#### [Selected excerpt]
=======

Notes of IT: Concurrency control

Transaction

Collections of operations that form a single logical unit of work are called transactions. for example, a transfer of funds from a checking account to a savings account is a single operation when viewed from the customer's standpoint; within the database system, however, it comprises several operation. Clearly, it is essential that all these operation occur, or that, in case of a failure, none occur. It would be unacceptable if the checking account were debited, but the savings account were not credited. A database system must ensure proper execution of transactions despite failures- either the entire transaction executes, or none of it does.

A transaction is a unit of program execution that accesses and possible updates various data items. A collection of operations that should be treated as a single logical operation. A transaction usually results from the execution of a user program and the in the program the transaction is of the form begin transaction and end transaction .

To ensure integrity of data, we require that the database system maintains the following properties (called ACID properties)of the transactions.

ACID (Atomicity, Consistency, Isolation, Durability)

The four states defined by the acronym ACID (atomicity, consistency, isolation, and durability) relate to a successful transaction, usually a database transaction. All of these characteristics must be present, or the transaction must be completely reversed (undone or rolled back).

A: Atomicity: either the entire set of operations happens or none of it does. Atomicity refers to the ability of the DBMS to guarantee that either all of the tasks of a transaction are performed or none of them are. The transfer of funds can be completed or it can fail for a multitude of reasons, but atomicity guarantees that one account won't be debited if the other is not credited as well.

C: Consistency: the set of operations taken together should move the system from one consistent state to another. Consistency refers to the database being in a legal state when the transaction begins and when it ends. This means that a transaction can't break the rules, or integrity constraints, of the database. If an integrity constraint states that all accounts must have a positive balance, then any transaction violating this rule will be aborted.

=======

#### [Data section]

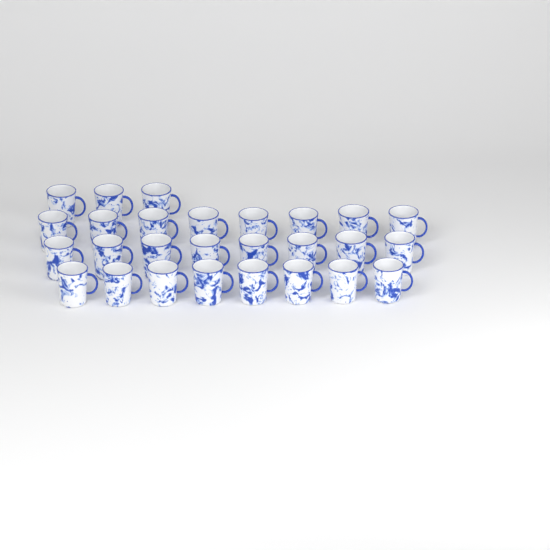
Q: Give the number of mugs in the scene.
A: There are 27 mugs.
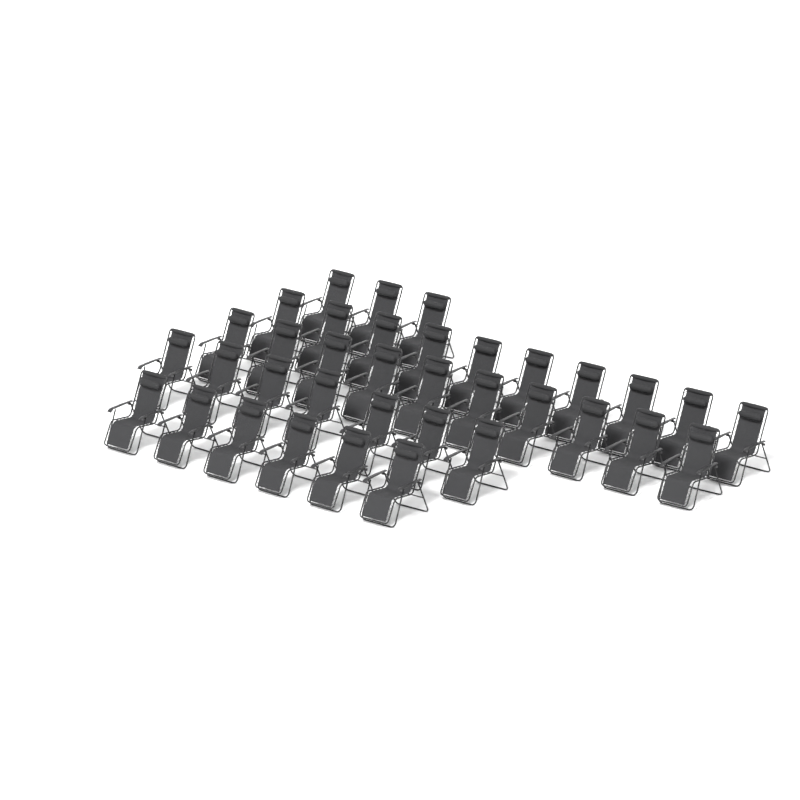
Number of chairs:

=======

Copy out the concurrency control notes word for word, from the title through the final sentence.

Notes of IT: Concurrency control

Transaction

Collections of operations that form a single logical unit of work are called transactions. for example, a transfer of funds from a checking account to a savings account is a single operation when viewed from the customer's standpoint; within the database system, however, it comprises several operation. Clearly, it is essential that all these operation occur, or that, in case of a failure, none occur. It would be unacceptable if the checking account were debited, but the savings account were not credited. A database system must ensure proper execution of transactions despite failures- either the entire transaction executes, or none of it does.

A transaction is a unit of program execution that accesses and possible updates various data items. A collection of operations that should be treated as a single logical operation. A transaction usually results from the execution of a user program and the in the program the transaction is of the form begin transaction and end transaction .

To ensure integrity of data, we require that the database system maintains the following properties (called ACID properties)of the transactions.

ACID (Atomicity, Consistency, Isolation, Durability)

The four states defined by the acronym ACID (atomicity, consistency, isolation, and durability) relate to a successful transaction, usually a database transaction. All of these characteristics must be present, or the transaction must be completely reversed (undone or rolled back).

A: Atomicity: either the entire set of operations happens or none of it does. Atomicity refers to the ability of the DBMS to guarantee that either all of the tasks of a transaction are performed or none of them are. The transfer of funds can be completed or it can fail for a multitude of reasons, but atomicity guarantees that one account won't be debited if the other is not credited as well.

C: Consistency: the set of operations taken together should move the system from one consistent state to another. Consistency refers to the database being in a legal state when the transaction begins and when it ends. This means that a transaction can't break the rules, or integrity constraints, of the database. If an integrity constraint states that all accounts must have a positive balance, then any transaction violating this rule will be aborted.